Modus yang dilakukan adalah meminta pihak agen perusahaan atau makelar untuk memberikan sejumlah uang atas pembuatan paspor bagi Warga Negara Indonesia (WNI) di Malaysia yang hilang atau rusak yang diterbitkan melalui metode "reach out" dan melakukan pungutan yang melebihi tarif resmi terkait penerbitan "calling visa".
Dwi juga diduga meminta kepada pihak agen yang menjadi kuasa atau penjamin warga negara asing (WNA) untuk mengirimkan sejumlah uang ke rekening pribadinya sebagai imbalan atas bantuan yang diberikannya.
Pungutan liar (pungli) berupa pembuatan paspor yang hilang atau rusak bagi WNI di Malaysia itu memiliki dua cara yaitu pertama melalui mekanisme biasa dimana pemohon paspor datang langsung ke KBRI pada hari dan jam kerja.
Kedua melalui mekanisme "reach out" yaitu pihak imigrasi KBRI yang mendatangi pemohon di lokasi yang beradai di luar KBRI. "Reach Out" ini dilakukan di luar hari dan jam kerja.

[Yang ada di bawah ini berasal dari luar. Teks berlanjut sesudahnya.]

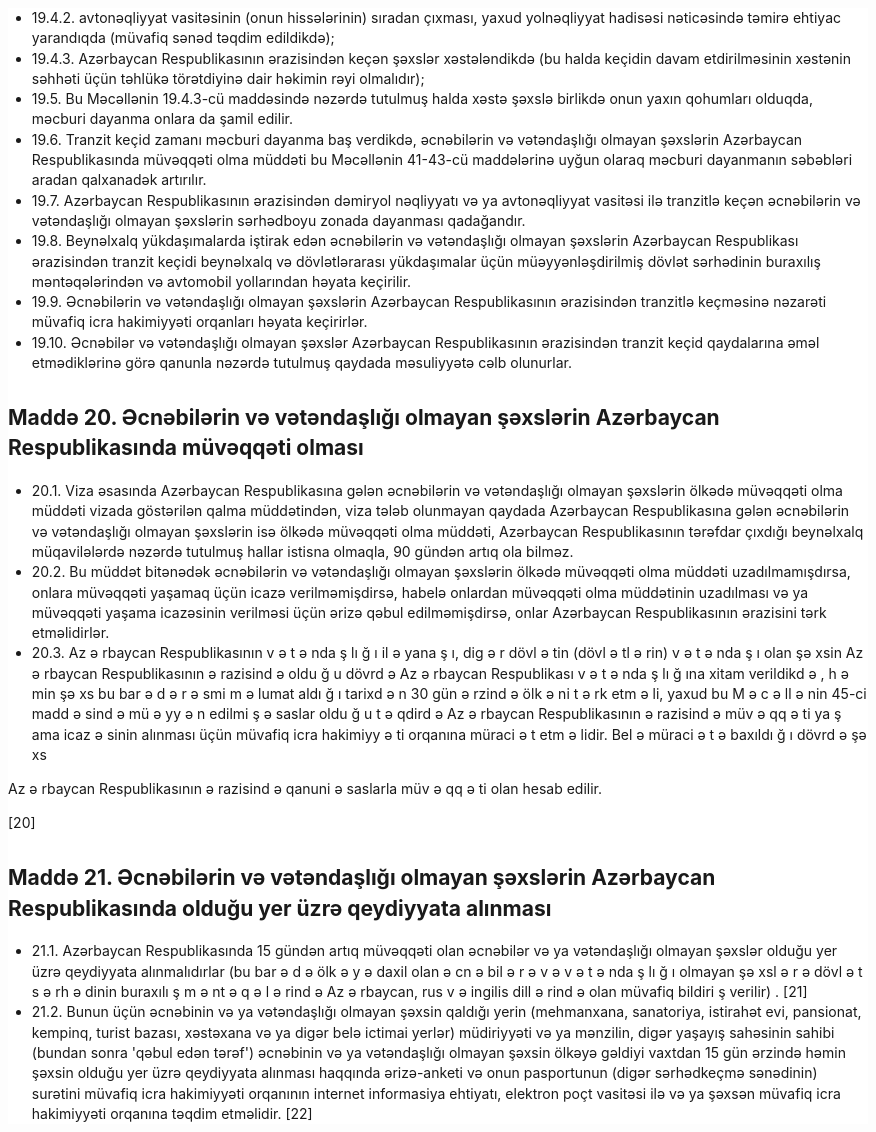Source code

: - 19.4.2.  avtonəqliyyat  vasitəsinin  (onun  hissələrinin)  sıradan  çıxması,  yaxud  yolnəqliyyat hadisəsi nəticəsində təmirə ehtiyac yarandıqda (müvafiq sənəd təqdim edildikdə);
- 19.4.3.  Azərbaycan  Respublikasının  ərazisindən  keçən  şəxslər  xəstələndikdə  (bu  halda keçidin  davam  etdirilməsinin  xəstənin  səhhəti  üçün  təhlükə  törətdiyinə  dair  həkimin  rəyi olmalıdır);
- 19.5. Bu Məcəllənin 19.4.3-cü maddəsində nəzərdə tutulmuş halda xəstə şəxslə birlikdə onun yaxın qohumları olduqda, məcburi dayanma onlara da şamil edilir.
- 19.6. Tranzit keçid zamanı məcburi dayanma baş verdikdə, əcnəbilərin və vətəndaşlığı olmayan şəxslərin Azərbaycan Respublikasında müvəqqəti olma müddəti bu Məcəllənin 41-43-cü maddələrinə uyğun olaraq məcburi dayanmanın səbəbləri aradan qalxanadək artırılır.
- 19.7.  Azərbaycan  Respublikasının  ərazisindən  dəmiryol  nəqliyyatı  və  ya  avtonəqliyyat vasitəsi  ilə  tranzitlə  keçən  əcnəbilərin  və  vətəndaşlığı  olmayan  şəxslərin  sərhədboyu zonada dayanması qadağandır.
- 19.8.  Beynəlxalq  yükdaşımalarda  iştirak  edən  əcnəbilərin  və  vətəndaşlığı  olmayan şəxslərin Azərbaycan Respublikası ərazisindən tranzit keçidi beynəlxalq və dövlətlərarası yükdaşımalar üçün müəyyənləşdirilmiş dövlət sərhədinin buraxılış məntəqələrindən və avtomobil yollarından həyata keçirilir.
- 19.9. Əcnəbilərin və vətəndaşlığı olmayan şəxslərin Azərbaycan Respublikasının ərazisindən tranzitlə keçməsinə nəzarəti müvafiq icra hakimiyyəti orqanları həyata keçirirlər.
- 19.10. Əcnəbilər və vətəndaşlığı olmayan şəxslər Azərbaycan Respublikasının ərazisindən tranzit keçid qaydalarına əməl etmədiklərinə görə qanunla nəzərdə tutulmuş qaydada məsuliyyətə cəlb olunurlar.

## Maddə  20. Əcnəbilərin  və  vətəndaşlığı  olmayan  şəxslərin  Azərbaycan  Respublikasında müvəqqəti olması

- 20.1. Viza əsasında Azərbaycan Respublikasına gələn əcnəbilərin və vətəndaşlığı olmayan şəxslərin  ölkədə  müvəqqəti  olma  müddəti  vizada  göstərilən  qalma  müddətindən,  viza  tələb olunmayan  qaydada  Azərbaycan  Respublikasına  gələn  əcnəbilərin  və  vətəndaşlığı  olmayan şəxslərin  isə  ölkədə  müvəqqəti  olma  müddəti,  Azərbaycan  Respublikasının  tərəfdar  çıxdığı beynəlxalq  müqavilələrdə  nəzərdə  tutulmuş  hallar  istisna  olmaqla,  90  gündən  artıq  ola bilməz.
- 20.2. Bu müddət bitənədək əcnəbilərin və vətəndaşlığı olmayan şəxslərin ölkədə müvəqqəti olma müddəti uzadılmamışdırsa, onlara müvəqqəti yaşamaq üçün icazə verilməmişdirsə,  habelə  onlardan  müvəqqəti  olma  müddətinin  uzadılması  və  ya  müvəqqəti yaşama icazəsinin verilməsi üçün ərizə qəbul edilməmişdirsə, onlar Azərbaycan Respublikasının ərazisini tərk etməlidirlər.
- 20.3.  Az ə rbaycan  Respublikasının  v ə t ə nda ş lı ğ ı  il ə yana ş ı,  dig ə r  dövl ə tin  (dövl ə tl ə rin)  v ə t ə nda ş ı  olan şə xsin Az ə rbaycan Respublikasının ə razisind ə oldu ğ u dövrd ə Az ə rbaycan Respublikası v ə t ə nda ş lı ğ ına xitam verildikd ə , h ə min şə xs  bu  bar ə d ə r ə smi  m ə lumat  aldı ğ ı  tarixd ə n  30  gün ə rzind ə ölk ə ni  t ə rk  etm ə li,  yaxud  bu  M ə c ə ll ə nin  45-ci madd ə sind ə mü ə yy ə n  edilmi ş ə saslar  oldu ğ u  t ə qdird ə Az ə rbaycan  Respublikasının ə razisind ə müv ə qq ə ti  ya ş ama icaz ə sinin alınması üçün müvafiq icra hakimiyy ə ti orqanına müraci ə t  etm ə lidir. Bel ə müraci ə t ə baxıldı ğ ı  dövrd ə şə xs

Az ə rbaycan Respublikasının ə razisind ə qanuni ə saslarla müv ə qq ə ti olan hesab edilir.

[20]

## Maddə  21. Əcnəbilərin  və  vətəndaşlığı  olmayan  şəxslərin  Azərbaycan  Respublikasında olduğu yer üzrə qeydiyyata alınması

- 21.1. Azərbaycan Respublikasında 15 gündən  artıq  müvəqqəti  olan  əcnəbilər  və  ya vətəndaşlığı olmayan şəxslər olduğu yer üzrə qeydiyyata alınmalıdırlar (bu  bar ə d ə ölk ə y ə daxil olan ə cn ə bil ə r ə v ə v ə t ə nda ş lı ğ ı  olmayan şə xsl ə r ə dövl ə t  s ə rh ə dinin  buraxılı ş m ə nt ə q ə l ə rind ə Az ə rbaycan,  rus  v ə ingilis dill ə rind ə olan müvafiq bildiri ş verilir) . [21]
- 21.2. Bunun üçün əcnəbinin və ya vətəndaşlığı olmayan şəxsin qaldığı yerin (mehmanxana, sanatoriya, istirahət evi, pansionat, kempinq, turist bazası, xəstəxana və ya digər belə ictimai yerlər) müdiriyyəti və ya mənzilin, digər yaşayış sahəsinin sahibi (bundan sonra 'qəbul edən tərəf') əcnəbinin və ya vətəndaşlığı olmayan şəxsin ölkəyə gəldiyi vaxtdan 15 gün ərzində həmin şəxsin olduğu yer üzrə qeydiyyata alınması haqqında ərizə-anketi və onun pasportunun  (digər  sərhədkeçmə  sənədinin)  surətini  müvafiq  icra  hakimiyyəti  orqanının internet informasiya ehtiyatı, elektron poçt vasitəsi ilə və ya şəxsən müvafiq icra hakimiyyəti orqanına təqdim etməlidir. [22]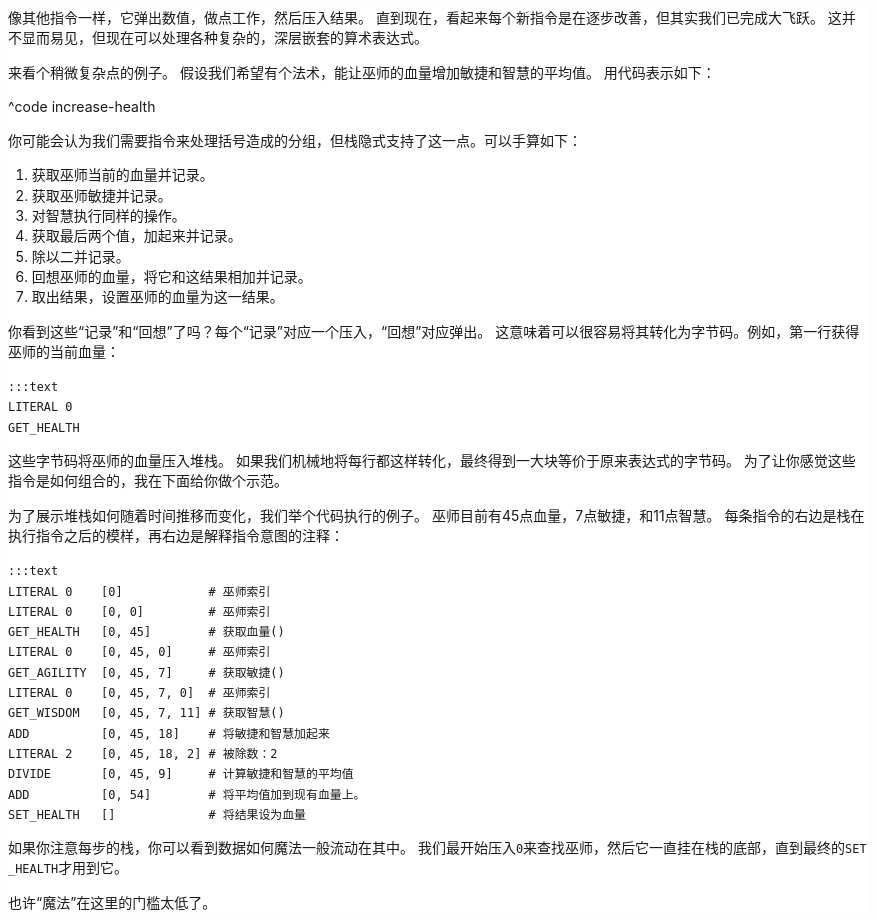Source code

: 像其他指令一样，它弹出数值，做点工作，然后压入结果。
直到现在，看起来每个新指令是在逐步改善，但其实我们已完成大飞跃。
这并不显而易见，但现在可以处理各种复杂的，深层嵌套的算术表达式。

来看个稍微复杂点的例子。
假设我们希望有个法术，能让巫师的血量增加敏捷和智慧的平均值。
用代码表示如下：

^code increase-health

你可能会认为我们需要指令来处理括号造成的分组，但栈隐式支持了这一点。可以手算如下：

1. 获取巫师当前的血量并记录。
1. 获取巫师敏捷并记录。
2. 对智慧执行同样的操作。
3. 获取最后两个值，加起来并记录。
4. 除以二并记录。
4. 回想巫师的血量，将它和这结果相加并记录。
5. 取出结果，设置巫师的血量为这一结果。

你看到这些“记录”和“回想”了吗？每个“记录”对应一个压入，“回想”对应弹出。
这意味着可以很容易将其转化为字节码。例如，第一行获得巫师的当前血量：

    :::text
    LITERAL 0
    GET_HEALTH

这些字节码将巫师的血量压入堆栈。
如果我们机械地将每行都这样转化，最终得到一大块等价于原来表达式的字节码。
为了让你感觉这些指令是如何组合的，我在下面给你做个示范。

为了展示堆栈如何随着时间推移而变化，我们举个代码执行的例子。
巫师目前有45点血量，7点敏捷，和11点智慧。
每条指令的右边是栈在执行指令之后的模样，再右边是解释指令意图的注释：

    :::text
    LITERAL 0    [0]            # 巫师索引
    LITERAL 0    [0, 0]         # 巫师索引
    GET_HEALTH   [0, 45]        # 获取血量()
    LITERAL 0    [0, 45, 0]     # 巫师索引
    GET_AGILITY  [0, 45, 7]     # 获取敏捷()
    LITERAL 0    [0, 45, 7, 0]  # 巫师索引
    GET_WISDOM   [0, 45, 7, 11] # 获取智慧()
    ADD          [0, 45, 18]    # 将敏捷和智慧加起来
    LITERAL 2    [0, 45, 18, 2] # 被除数：2
    DIVIDE       [0, 45, 9]     # 计算敏捷和智慧的平均值
    ADD          [0, 54]        # 将平均值加到现有血量上。
    SET_HEALTH   []             # 将结果设为血量

<span name="threshold"></span>

如果你注意每步的栈，你可以看到数据如何魔法一般流动在其中。
我们最开始压入`0`来查找巫师，然后它一直挂在栈的底部，直到最终的`SET_HEALTH`才用到它。

<aside name="threshold">

也许“魔法”在这里的门槛太低了。


[hatsworth]: http://en.wikipedia.org/wiki/Henry_Hatsworth_in_the_Puzzling_Adventure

Perkara ini bermula dari inspeksi pelayanan publik yang dilakukan lembaga antikorupsi Malaysia (MACC) di Kuala Lumpur terkait layanan pembuatan paspor dengan cara "reach out" dan "calling visa".
Selanjutnya KPK menjalin kerja sama dengan MACC terkait perkara ini sejak 2016 sesuai kewenangan masing-masing.
MACC menangani perusahaan Malaysia selaku pemberi suap, sedangkan KPK menyidik Dwi selaku PPNS yang menjabat sebagai atase imigrasi.